Goal of the exercise: Find how many lines in the material hold the word "pixel", then state that number and nothing more.

Data shown:

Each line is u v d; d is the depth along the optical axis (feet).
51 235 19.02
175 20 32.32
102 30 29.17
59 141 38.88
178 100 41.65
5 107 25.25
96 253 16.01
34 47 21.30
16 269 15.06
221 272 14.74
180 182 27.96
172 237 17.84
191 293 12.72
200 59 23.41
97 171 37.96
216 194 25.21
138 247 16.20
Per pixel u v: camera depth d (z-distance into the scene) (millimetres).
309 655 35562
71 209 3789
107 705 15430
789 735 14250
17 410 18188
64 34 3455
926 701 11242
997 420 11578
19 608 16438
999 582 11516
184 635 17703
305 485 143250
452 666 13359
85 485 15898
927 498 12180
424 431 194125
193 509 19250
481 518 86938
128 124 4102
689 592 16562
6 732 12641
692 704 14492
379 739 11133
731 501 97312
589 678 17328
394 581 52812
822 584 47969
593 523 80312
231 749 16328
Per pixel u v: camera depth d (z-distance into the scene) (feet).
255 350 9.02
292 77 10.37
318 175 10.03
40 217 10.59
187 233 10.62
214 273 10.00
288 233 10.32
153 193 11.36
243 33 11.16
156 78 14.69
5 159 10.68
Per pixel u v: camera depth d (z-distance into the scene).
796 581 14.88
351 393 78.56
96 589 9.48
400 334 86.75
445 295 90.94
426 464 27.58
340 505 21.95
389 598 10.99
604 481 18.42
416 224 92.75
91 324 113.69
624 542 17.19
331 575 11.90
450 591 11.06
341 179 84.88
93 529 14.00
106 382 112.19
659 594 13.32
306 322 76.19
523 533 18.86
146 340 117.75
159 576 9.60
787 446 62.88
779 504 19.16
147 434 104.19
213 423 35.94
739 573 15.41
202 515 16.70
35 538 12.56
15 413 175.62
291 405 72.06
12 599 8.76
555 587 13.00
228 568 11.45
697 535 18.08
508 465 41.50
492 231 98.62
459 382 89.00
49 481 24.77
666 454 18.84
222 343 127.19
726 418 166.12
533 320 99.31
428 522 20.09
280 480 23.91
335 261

Solution: 3